L’accoglienza al papa della folla a Madrid

Un bagno di folla senza precedenti. Oltre 1 milione e 200 mila persone hanno inondato le strade della capitale iberica per partecipare alla messa e alla processione solenne del Corpus domini anche dai maxi schermi. Ed è stato proprio l’evento di devozione di massa che il pontefice tanto desiderava rimettendo piede da Pontefice, dopo averlo fatto tante volte da priore agostinano, in una Spagna che se da un lato ha fama di “cattolicissima”, dall’altro ha subìto negli ultimi decenni un forte processo di secolarizzazione, con un vero e proprio crollo dei cattolici praticanti e una crescita degli atei e dei lontani dalla fede.

Nei 40 minuti sotto il caldo afoso di Madrid Prevost ha camminato incedendo lentamente ed innalzando il santissimo sacramento.  

Le sue parole risuoneranno ancora a lungo, ben oltre i confini della penisola iberica.

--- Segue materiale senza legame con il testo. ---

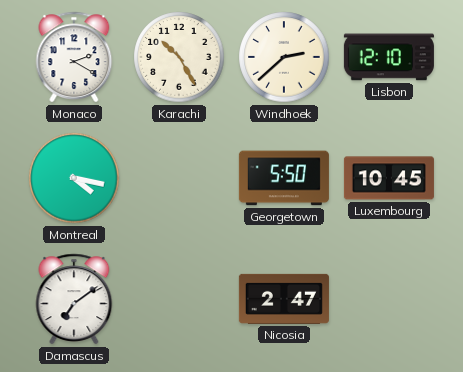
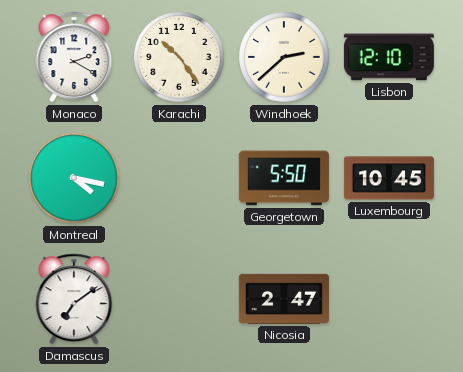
Karachi: 10:25 -> 10:24
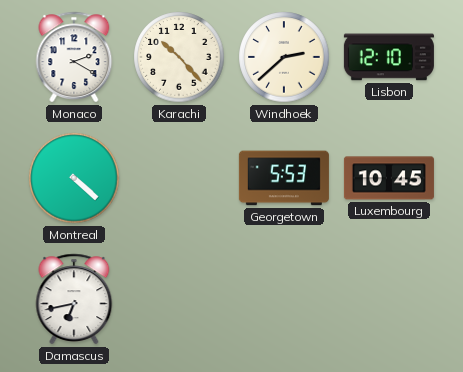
Karachi: 10:24 -> 10:23
Montreal: 4:17 -> 4:22
Georgetown: 5:50 -> 5:53
Damascus: 7:09 -> 6:43
Nicosia: 2:47 -> none
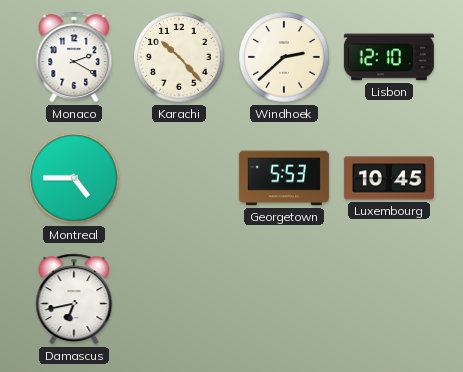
Montreal: 4:22 -> 4:45
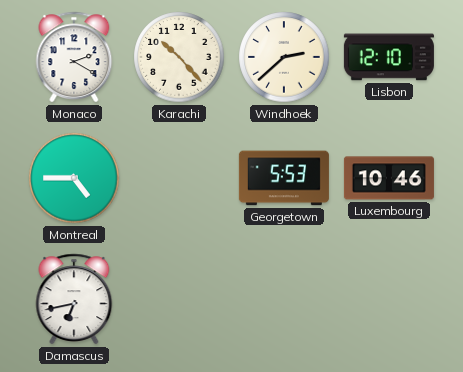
Luxembourg: 10:45 -> 10:46
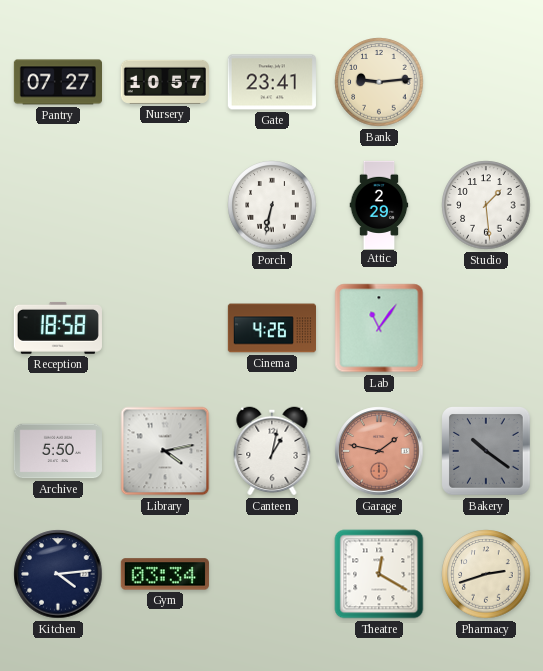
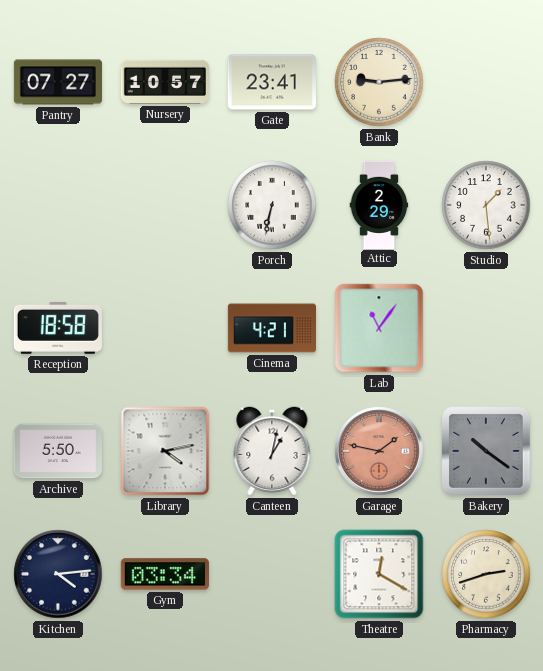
Cinema: 4:26 -> 4:21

«Davanti al vuoto dell’indifferenza e del qualunquismo, davanti alla violenza della guerra e della menzogna – ha detto agli oltre 500mila giovani durante la veglia di preghiera in Plaza de Lima – siate voi scintilla di un’umanità nuova. La missione che vi affido è proprio questa: essere umani. Sì, siate umani! Uomini e donne in carne e ossa. Non apparenze, ma volti affidabili».

«Siate persone che cercano la giustizia – li ha incoraggiati Prevost – perché ne hanno fame, come del pane quotidiano, persone che desiderano una vita onesta e retta».

La visita di Papa Leone XIV in Spagna si concluderà il 12 giugno. Dopo le tappe di Madrid e Barcellona sarà nelle Isole Canarie, dove incontrerà migranti e le organizzazioni, impegnate nel loro sostegno.